Understanding Gamma and How It Costs You Money
If it's high relative to theta, it means volatility is cheap.
A reader writes:
I'm hoping for a more in-depth "beta" on gamma. I'm hoping you will address trading gamma in an article; how you use gamma to spot trading opportunities, with specific examples from where you sit, with your time horizons, and so forth.
Basically, gamma can refer to two things: First, it can mean the gamma of an individual option -- which is the rate at which the delta of the option will change per one-point move in the underlying. Let's say an option has a delta of .50 and a gamma of .10. That means that if the stock goes up a point, the delta of that option is now .60. Second, gamma can also refer to an entire position. Say you're long 500 XYZ with a gamma of 100. If XYZ rallies a point, you are now long 600 XYZ.
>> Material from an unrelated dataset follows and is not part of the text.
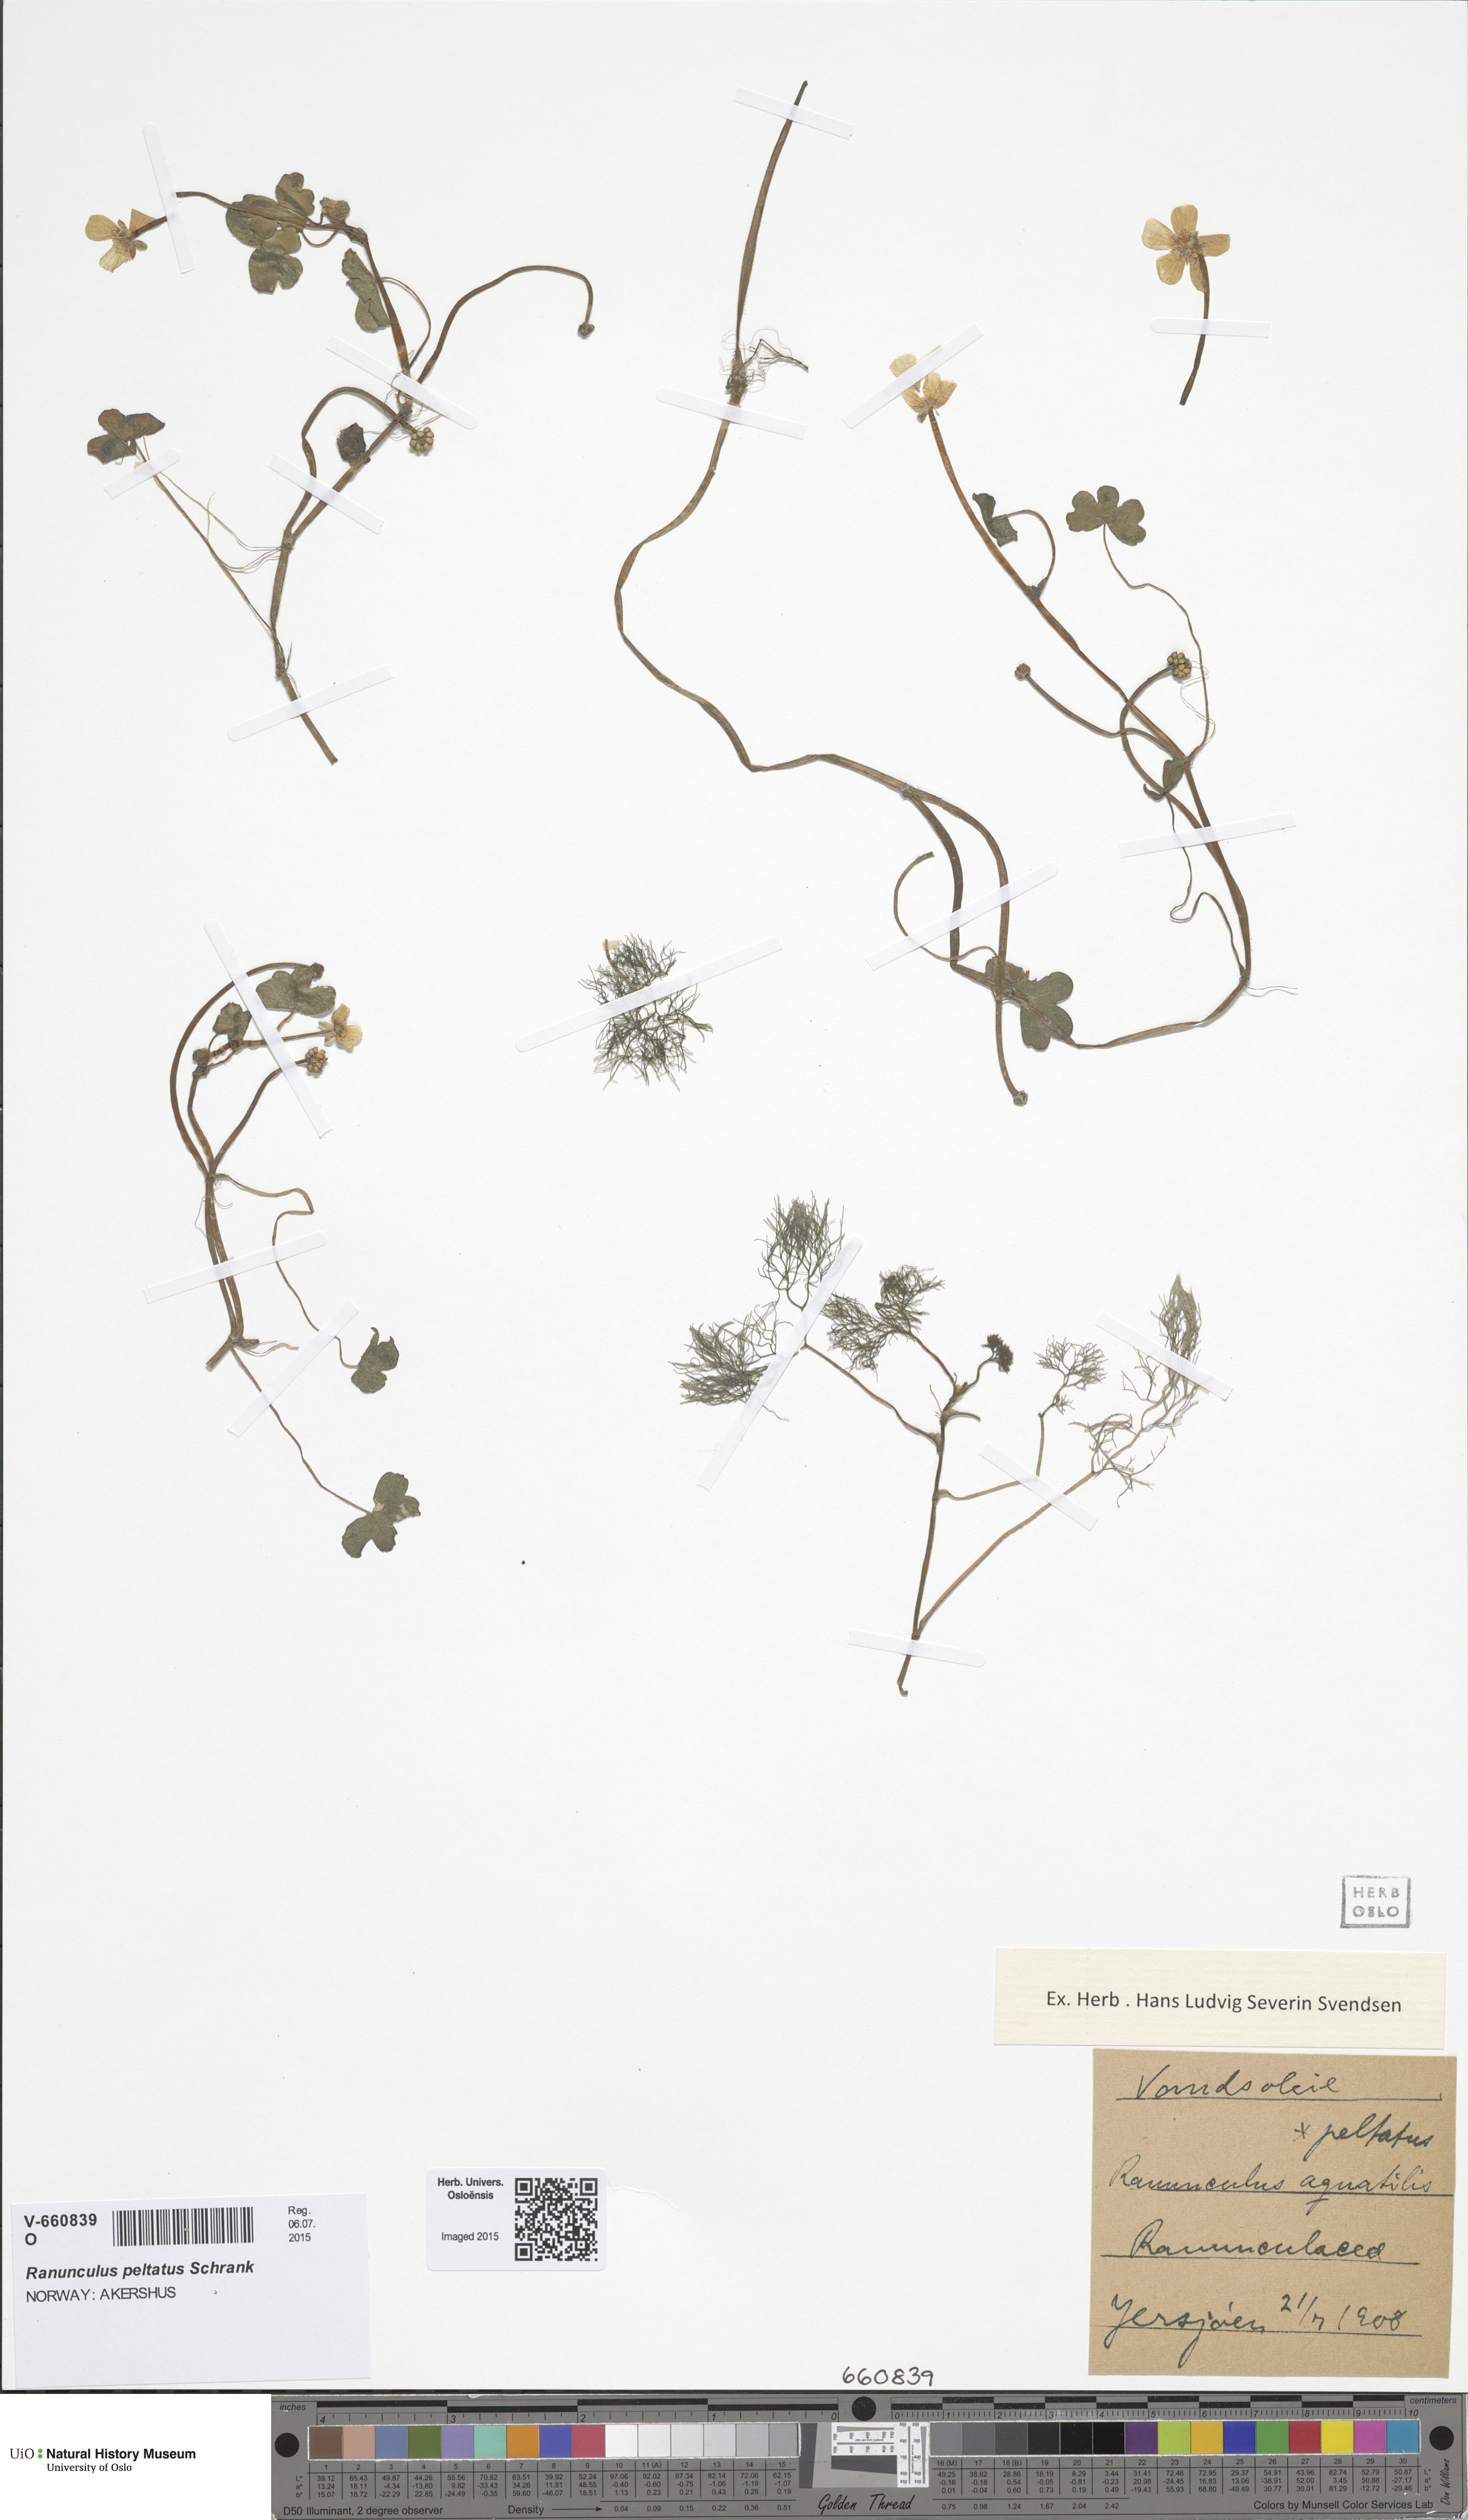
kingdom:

(Editor's Note: For more on options terminology, see Steve Smith's The Fraternity of Options Trading.)
As to how to use gamma to spot trading opportunities, I'm not exactly sure. Your gamma is your gamma. If it's positive, you can fade into moves. The question is then, how aggressively. If it's a trend day, you want to be patient as it probably ends low and last or high and last; if it's a range day, you want to be in there flipping stock. If it's negative, well, the opposite. You want to be as patient as possible, but know there are times you'll have to sell weakness or chase strength in order to defend a position.
The key point is that gamma costs money in the form of time decay (theta). If gamma is high relative to theta, it means volatility is cheap. Of course you can just look at volatility and see it's cheap. And as we know too well, cheap volatility isn't always good volatility to buy; you basically get what you pay for unless you're lucky (or skillful) enough to time the occasional turn.